Zira baraj, ustaların nişancılığını biler. Baraja karşı kullanılan serbest atış, vuruş ustalığı için bir meydan okuma, bir nişancılık eğitimidir. Duvarla perdelenmiş kale, kabak gibi açık bir kaleden daha şehvet uyandırıcıdır, daha iyi konsantrasyon sağlar. Barajın berisindeki o cazip nokta, altın ışık gibi parlar frikik ustasının gözüne. Her halükârda, çaresiz bir dekora dönüşen baraj, golü daha güzel gösterir.
Bazen de baraj sekiz gözlü taş köprü olur; top bacak aralarından, zıplayanların altından akar gider.

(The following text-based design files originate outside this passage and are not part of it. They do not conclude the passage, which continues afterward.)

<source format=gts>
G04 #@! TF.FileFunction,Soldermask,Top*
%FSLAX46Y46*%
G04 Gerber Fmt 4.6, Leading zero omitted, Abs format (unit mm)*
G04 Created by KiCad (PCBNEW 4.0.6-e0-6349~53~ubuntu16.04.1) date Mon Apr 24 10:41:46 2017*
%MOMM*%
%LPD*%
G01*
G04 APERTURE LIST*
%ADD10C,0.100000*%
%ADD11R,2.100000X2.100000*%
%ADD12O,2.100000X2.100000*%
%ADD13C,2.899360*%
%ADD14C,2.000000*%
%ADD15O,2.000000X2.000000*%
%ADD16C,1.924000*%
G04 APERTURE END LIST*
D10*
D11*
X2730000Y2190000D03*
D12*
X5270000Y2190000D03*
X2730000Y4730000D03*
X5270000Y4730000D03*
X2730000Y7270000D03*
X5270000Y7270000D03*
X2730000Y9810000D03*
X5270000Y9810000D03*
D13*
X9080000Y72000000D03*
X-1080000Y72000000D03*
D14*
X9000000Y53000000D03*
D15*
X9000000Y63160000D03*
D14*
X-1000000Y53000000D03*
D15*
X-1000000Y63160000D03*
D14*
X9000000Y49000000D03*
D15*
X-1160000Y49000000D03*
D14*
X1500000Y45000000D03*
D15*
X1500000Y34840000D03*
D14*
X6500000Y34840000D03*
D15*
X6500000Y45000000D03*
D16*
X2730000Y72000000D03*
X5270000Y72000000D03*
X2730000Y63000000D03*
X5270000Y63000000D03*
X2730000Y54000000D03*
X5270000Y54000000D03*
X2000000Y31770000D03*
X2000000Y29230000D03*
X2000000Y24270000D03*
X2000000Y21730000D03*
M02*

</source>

O gol pek o kadar güzel görünmez, birçok futbol dilencisince ‘pis gol’ kategorisine sokulur. İntizam ve konsantrasyonu bozmak, surda bir gedik açmak amacıyla araya karışan rakiplerle itiş kakış, topun oyunda olmadığı anlara özgü bir düşük yoğunluklu dövüş sporudur. Hiçbir takım, kurduğu barajın, harcına deniz kumu karılmış inşaata dönüşmesini istemez, tepki gösterir. Kuyruğa kaynak yapanlarla bu münasebetsizlere tepki gösterenleri andıran itişme, futbolun ragbiyle ortak köklerini hatırlatan anlardandır. Baraj mühendisliği, kadastroyla başlar.

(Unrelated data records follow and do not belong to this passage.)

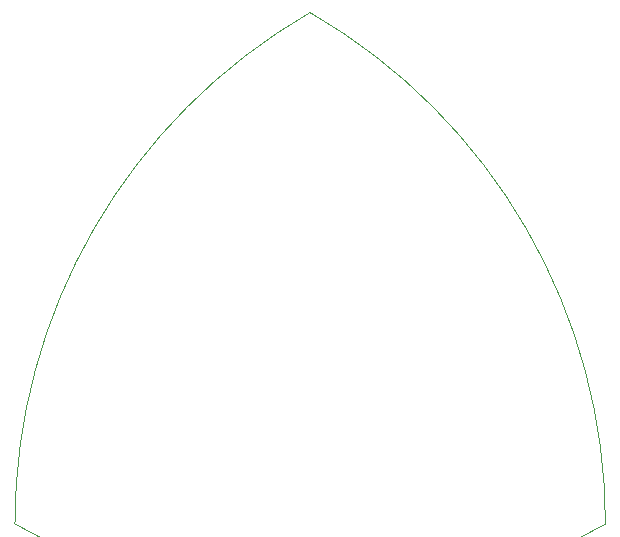
<source format=gbr>
%TF.GenerationSoftware,Altium Limited,Altium Designer,22.7.1 (60)*%
G04 Layer_Color=0*
%FSLAX45Y45*%
%MOMM*%
%TF.SameCoordinates,ACC7CE07-661A-46B9-B338-6EC4A6F7B09F*%
%TF.FilePolarity,Positive*%
%TF.FileFunction,Profile,NP*%
%TF.Part,Single*%
G01*
G75*
%TA.AperFunction,Profile*%
%ADD101C,0.02540*%
D101*
X25000Y674520D02*
G02*
X2524859Y5005856I5000000J1290D01*
G01*
X2525182Y5004542D01*
D02*
G02*
X5025000Y674520I-2500182J-4330022D01*
G01*
D02*
G02*
X25000Y674520I-2499164J4329644D01*
G01*
%TF.MD5,464ff7e288de46036d66487ca727dc30*%
M02*

</source>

Barajda örtünme sorununu unutmayalım. Ellerin incir yaprağı işlevi gördüğü o sahne, futbol pitoreskinin alâmetlerindendir. Dirseğiyle yüzüne siper edenler de oluyor. O zaman ister istemez, Erkan Goloğlu’ndan dinlediğim bir Karadeniz fıkrasını hatırlıyorum. Dereye girmesini fırsat bilen arkadaşlarının bütün giysilerini alıp kaçtığı delikanlı, edep yerlerini örterek evine doğru seğirtiyordur. Bir teyze seslenir: ‘Onlar herkeste var oğlum, yuzuni ort yuzuni!’